Où l’on y voit l’admiration de Meyer pour Philippe Paumelle, médecin psychiatre qui fut l’un des premiers à dénoncer dans la revue Esprit, la maltraitance de certains malades internés et de porter à la connaissance du grand public les 50 000 “fous” morts de faim pendant la guerre. Un grand homme que le travail a tué bien trop tôt.
Où l’on y voit la difficulté de critiquer par l’absurde le communisme au temps de l’union de la gauche.
Où l’on y voit un demi-siècle d’amitié avec Michel Rocard agrémenté de savoureuses et piquantes anecdotes.
Où l’on apprend que c’est dans la revue Esprit, dirigée par Jean-Marie Doménach, grande figure du personnalisme que Philippe Meyer dit avoir appris à écrire. Le juge Casamayor (Serge Fuster) lui faisait refaire ses papiers en lui disant :

Que votre copie était formidable, mais que pour être à la hauteur de votre talent, elle devait être un peu reprise. Surtout la fin, qu’il fallait entièrement revoir. Le début, lui, était parfait à condition de le remanier de fond en comble. Quant au milieu, une réussite. Peut-être seulement en le repensant du tout au tout…

C’est à la revue Esprit que J.M Doménach lui montra que l’on pouvait ouvrir les portes à un jeune de 22 ans sans demander “ni allégeance, ni certificat d’origine”. Où l’on voit que la vie et quelques relations, amenèrent notre auteur d’éducateur de rue à agent secret au Chili au moment Pinochet. Avec l’étude du poisson local comme couverture. Des aventures où comme toujours, le comique et le tragique se côtoient.
Où l’on voit avec Jean-François Revel, directeur de l’Express, que la cuisine n’est pas un art mineur et c’est sous son égide que commença la collaboration de notre auteur au journal.
Où l’on voit que la collaboration, au départ improbable, de Cyril Collard avec Philippe Meyer à M6, pour son émission de musique classique “Revenez quand vous voulez”, que cette collaboration donna lieu à une créativité, à une inventivité, à un niveau de qualité que l’on aimerait bien revoir.
Où l’on voit que la rencontre de Frédéric Rossif avec notre auteur a donné lieu après moult péripéties, chausse-trappes et placardisations, à la diffusion de ce chef-d’œuvre unanimement reconnu : de Nuremberg à Nuremberg
Où l’auteur nous raconte son M. et Mme Pierre Desproges, et c’est beau.
Où l’auteur nous fait partager la connaissance encyclopédique de Bertrand Tavernier du cinéma mondial, sa sensibilité, ses contradictions, sa pudeur, son talent et quelques blagues (“François Bayrou mange tout seul une galette à 5 fèves et ne finit pas roi.”)
Où Charles Aznavour amène par la méthode socratique, notre auteur à comprendre ce qu’est un bon auteur-compositeur-interprète. C’est saisissant.
Où l’auteur évoque le souvenir de Nathanael Dupré La Tour, un brillant élève qu’il a eu en séminaire de sociologie. Mort prématurément. On sait que si des professeurs marquent certains de leurs élèves, la réciproque est vraie, certains élèves marquent leur professeur. C’est le cas de Nathanael Dupré La Tour.
Où l’on voit que notre auteur décide de devenir l’ami d’enfance de René de Obaldia dès leur première rencontre, bien que Obaldia soit né 31 ans avant Meyer. C’est picaresque et étourdissant.
Où l’on voit dans l’émission Revenez quand vous voulez, son invité le cinéaste Claude Sautet, montrer ce que c’est que d’aimer la musique.
Où l’on voit Jean d’Ormesson confier à notre auteur le secret pour bien réussir les séances de dédicaces. On y voit aussi lors de la dégustation d’un Condrieu, “qu’être Jean d’Ormesson, c’est un métier“.
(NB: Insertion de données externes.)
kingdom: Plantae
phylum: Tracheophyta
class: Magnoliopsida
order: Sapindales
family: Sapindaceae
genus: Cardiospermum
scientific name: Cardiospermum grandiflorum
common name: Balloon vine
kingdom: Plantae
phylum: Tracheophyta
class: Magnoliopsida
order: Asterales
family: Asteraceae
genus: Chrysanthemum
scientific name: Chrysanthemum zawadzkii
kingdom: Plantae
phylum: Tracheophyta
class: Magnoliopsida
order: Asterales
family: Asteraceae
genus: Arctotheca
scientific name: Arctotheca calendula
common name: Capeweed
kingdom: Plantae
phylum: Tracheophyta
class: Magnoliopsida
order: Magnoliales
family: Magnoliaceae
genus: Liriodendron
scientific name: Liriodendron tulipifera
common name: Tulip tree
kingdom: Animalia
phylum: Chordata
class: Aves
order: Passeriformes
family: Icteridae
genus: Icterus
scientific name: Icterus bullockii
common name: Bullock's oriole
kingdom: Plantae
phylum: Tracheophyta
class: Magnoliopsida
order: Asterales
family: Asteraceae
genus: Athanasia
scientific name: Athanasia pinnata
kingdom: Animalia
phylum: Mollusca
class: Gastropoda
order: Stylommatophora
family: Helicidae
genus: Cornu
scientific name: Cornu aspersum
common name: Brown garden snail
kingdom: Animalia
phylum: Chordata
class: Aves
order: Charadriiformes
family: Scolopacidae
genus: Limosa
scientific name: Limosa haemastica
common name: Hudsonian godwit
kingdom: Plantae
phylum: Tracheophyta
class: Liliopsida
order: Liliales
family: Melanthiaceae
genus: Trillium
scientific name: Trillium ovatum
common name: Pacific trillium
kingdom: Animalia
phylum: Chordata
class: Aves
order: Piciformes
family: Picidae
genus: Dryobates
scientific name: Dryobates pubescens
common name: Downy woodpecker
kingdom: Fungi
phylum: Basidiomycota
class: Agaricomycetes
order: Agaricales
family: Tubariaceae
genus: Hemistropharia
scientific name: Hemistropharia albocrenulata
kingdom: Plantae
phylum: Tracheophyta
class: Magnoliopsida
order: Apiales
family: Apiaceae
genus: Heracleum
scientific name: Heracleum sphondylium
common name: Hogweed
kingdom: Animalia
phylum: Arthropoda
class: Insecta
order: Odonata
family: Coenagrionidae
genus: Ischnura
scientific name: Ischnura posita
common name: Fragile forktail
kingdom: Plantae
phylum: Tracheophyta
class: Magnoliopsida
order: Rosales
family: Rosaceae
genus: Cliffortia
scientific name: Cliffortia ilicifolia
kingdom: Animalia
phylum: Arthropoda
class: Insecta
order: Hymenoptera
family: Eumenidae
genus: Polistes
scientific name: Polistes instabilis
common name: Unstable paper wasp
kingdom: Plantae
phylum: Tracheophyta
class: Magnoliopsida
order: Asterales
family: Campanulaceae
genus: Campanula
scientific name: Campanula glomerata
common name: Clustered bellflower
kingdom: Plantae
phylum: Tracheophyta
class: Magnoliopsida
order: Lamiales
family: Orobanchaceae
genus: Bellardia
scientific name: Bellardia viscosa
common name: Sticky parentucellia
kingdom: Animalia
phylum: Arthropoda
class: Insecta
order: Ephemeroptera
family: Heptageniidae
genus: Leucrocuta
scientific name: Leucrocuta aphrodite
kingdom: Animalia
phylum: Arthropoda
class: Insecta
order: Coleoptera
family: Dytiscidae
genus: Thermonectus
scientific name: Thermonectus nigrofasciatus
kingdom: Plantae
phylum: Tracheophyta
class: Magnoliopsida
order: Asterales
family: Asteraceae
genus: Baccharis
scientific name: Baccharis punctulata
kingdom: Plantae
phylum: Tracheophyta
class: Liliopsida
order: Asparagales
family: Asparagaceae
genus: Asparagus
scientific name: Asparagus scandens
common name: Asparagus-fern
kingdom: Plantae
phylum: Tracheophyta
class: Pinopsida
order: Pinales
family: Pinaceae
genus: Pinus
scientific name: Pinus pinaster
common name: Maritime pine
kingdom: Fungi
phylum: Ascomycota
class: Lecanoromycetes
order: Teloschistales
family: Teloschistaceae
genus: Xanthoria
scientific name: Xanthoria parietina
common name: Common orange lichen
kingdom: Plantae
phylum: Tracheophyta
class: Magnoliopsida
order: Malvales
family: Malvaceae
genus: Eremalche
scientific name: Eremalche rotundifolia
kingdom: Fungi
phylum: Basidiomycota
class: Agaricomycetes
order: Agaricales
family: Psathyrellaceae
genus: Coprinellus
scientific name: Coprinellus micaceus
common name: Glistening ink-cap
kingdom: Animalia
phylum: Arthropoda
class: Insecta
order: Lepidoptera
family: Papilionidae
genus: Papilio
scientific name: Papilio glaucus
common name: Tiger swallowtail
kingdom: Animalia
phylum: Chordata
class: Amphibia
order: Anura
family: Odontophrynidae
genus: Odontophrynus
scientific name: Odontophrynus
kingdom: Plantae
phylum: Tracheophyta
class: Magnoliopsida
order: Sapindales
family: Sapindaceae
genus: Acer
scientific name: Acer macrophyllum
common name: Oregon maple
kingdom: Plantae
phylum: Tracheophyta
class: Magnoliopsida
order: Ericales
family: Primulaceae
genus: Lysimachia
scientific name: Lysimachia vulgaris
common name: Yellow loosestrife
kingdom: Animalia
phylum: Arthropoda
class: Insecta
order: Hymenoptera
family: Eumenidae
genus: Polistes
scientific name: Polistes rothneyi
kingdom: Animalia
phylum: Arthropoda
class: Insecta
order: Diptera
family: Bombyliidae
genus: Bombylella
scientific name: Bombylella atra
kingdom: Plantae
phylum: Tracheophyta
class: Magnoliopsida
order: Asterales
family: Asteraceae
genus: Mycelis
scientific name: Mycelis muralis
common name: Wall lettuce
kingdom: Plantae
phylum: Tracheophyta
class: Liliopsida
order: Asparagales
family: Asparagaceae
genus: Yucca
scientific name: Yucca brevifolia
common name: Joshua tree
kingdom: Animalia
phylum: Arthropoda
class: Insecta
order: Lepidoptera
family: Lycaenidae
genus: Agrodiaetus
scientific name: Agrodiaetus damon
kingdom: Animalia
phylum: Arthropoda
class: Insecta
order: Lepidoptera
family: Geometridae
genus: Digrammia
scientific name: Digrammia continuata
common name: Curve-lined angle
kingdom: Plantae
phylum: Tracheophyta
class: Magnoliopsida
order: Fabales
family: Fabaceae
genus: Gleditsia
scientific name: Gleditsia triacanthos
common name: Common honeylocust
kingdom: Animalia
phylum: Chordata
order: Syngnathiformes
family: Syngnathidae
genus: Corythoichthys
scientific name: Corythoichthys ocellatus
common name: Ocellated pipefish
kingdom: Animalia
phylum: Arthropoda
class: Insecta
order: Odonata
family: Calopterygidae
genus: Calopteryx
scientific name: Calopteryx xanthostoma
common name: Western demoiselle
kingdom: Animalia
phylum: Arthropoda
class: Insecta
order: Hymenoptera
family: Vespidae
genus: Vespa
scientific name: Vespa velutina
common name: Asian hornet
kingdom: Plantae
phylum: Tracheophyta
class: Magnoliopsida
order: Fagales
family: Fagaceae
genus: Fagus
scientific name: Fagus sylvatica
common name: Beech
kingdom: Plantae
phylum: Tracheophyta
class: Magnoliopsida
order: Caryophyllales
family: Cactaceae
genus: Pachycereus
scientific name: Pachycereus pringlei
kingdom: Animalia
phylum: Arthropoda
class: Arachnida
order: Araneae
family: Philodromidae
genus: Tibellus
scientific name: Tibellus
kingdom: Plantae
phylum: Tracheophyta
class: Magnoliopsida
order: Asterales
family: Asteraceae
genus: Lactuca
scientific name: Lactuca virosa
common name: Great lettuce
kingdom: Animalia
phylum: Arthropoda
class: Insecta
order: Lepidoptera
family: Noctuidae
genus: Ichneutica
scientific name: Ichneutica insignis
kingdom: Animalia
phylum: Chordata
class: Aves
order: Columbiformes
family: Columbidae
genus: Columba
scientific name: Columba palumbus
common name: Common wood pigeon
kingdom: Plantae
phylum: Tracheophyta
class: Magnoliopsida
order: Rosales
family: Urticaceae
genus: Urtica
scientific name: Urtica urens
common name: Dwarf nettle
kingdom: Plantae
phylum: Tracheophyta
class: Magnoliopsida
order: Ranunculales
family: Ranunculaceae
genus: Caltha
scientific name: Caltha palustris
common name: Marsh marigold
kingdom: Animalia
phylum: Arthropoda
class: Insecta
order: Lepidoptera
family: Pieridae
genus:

Inventaire avant fermeture

La musique et le théâtre sont les deux passions de sa vie, c’est comme cela que Philippe Meyer fit chanter pour son émission de France Inter : la prochaine fois je vous le chanterai, la troupe de la Comédie Française. Cela durant 6 ans. 

Ce livre de souvenirs est un amoncellement de rencontres mémorables, de personnages flamboyants ou l’intelligence est à tous les étages. La dernière phrase semble indiquer qu’il s’agit d’un baisser de rideau. Si cela était le cas, nous regretterions la belle écriture de Philippe Meyer avec sa belle musique.